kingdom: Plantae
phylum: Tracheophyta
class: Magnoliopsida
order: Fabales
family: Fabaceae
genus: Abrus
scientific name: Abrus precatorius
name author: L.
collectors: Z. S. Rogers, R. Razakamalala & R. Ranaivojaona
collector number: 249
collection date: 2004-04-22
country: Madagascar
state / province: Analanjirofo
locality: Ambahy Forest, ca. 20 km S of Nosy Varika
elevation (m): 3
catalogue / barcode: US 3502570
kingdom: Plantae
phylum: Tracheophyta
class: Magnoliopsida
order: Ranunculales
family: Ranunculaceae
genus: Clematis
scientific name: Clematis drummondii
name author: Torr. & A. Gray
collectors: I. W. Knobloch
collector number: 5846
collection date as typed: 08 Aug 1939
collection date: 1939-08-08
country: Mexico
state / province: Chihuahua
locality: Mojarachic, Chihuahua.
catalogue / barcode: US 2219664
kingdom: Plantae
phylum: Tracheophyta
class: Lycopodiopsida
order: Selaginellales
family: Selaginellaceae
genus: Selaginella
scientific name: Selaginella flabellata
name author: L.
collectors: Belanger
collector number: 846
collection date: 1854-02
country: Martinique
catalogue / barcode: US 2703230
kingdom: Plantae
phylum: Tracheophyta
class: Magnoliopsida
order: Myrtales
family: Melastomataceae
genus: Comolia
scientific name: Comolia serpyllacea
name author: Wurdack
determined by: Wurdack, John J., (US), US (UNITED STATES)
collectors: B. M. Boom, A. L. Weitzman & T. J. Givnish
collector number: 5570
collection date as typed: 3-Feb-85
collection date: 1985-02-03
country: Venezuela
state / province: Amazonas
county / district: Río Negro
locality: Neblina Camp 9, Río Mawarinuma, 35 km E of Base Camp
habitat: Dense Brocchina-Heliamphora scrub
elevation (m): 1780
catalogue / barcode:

===============

- **Brief**: Please copy every line of the records above word for word, keeping their order.

- **Response to the exercise**:
kingdom: Plantae
phylum: Tracheophyta
class: Magnoliopsida
order: Fabales
family: Fabaceae
genus: Abrus
scientific name: Abrus precatorius
name author: L.
collectors: Z. S. Rogers, R. Razakamalala & R. Ranaivojaona
collector number: 249
collection date: 2004-04-22
country: Madagascar
state / province: Analanjirofo
locality: Ambahy Forest, ca. 20 km S of Nosy Varika
elevation (m): 3
catalogue / barcode: US 3502570
kingdom: Plantae
phylum: Tracheophyta
class: Magnoliopsida
order: Ranunculales
family: Ranunculaceae
genus: Clematis
scientific name: Clematis drummondii
name author: Torr. & A. Gray
collectors: I. W. Knobloch
collector number: 5846
collection date as typed: 08 Aug 1939
collection date: 1939-08-08
country: Mexico
state / province: Chihuahua
locality: Mojarachic, Chihuahua.
catalogue / barcode: US 2219664
kingdom: Plantae
phylum: Tracheophyta
class: Lycopodiopsida
order: Selaginellales
family: Selaginellaceae
genus: Selaginella
scientific name: Selaginella flabellata
name author: L.
collectors: Belanger
collector number: 846
collection date: 1854-02
country: Martinique
catalogue / barcode: US 2703230
kingdom: Plantae
phylum: Tracheophyta
class: Magnoliopsida
order: Myrtales
family: Melastomataceae
genus: Comolia
scientific name: Comolia serpyllacea
name author: Wurdack
determined by: Wurdack, John J., (US), US (UNITED STATES)
collectors: B. M. Boom, A. L. Weitzman & T. J. Givnish
collector number: 5570
collection date as typed: 3-Feb-85
collection date: 1985-02-03
country: Venezuela
state / province: Amazonas
county / district: Río Negro
locality: Neblina Camp 9, Río Mawarinuma, 35 km E of Base Camp
habitat: Dense Brocchina-Heliamphora scrub
elevation (m): 1780
catalogue / barcode:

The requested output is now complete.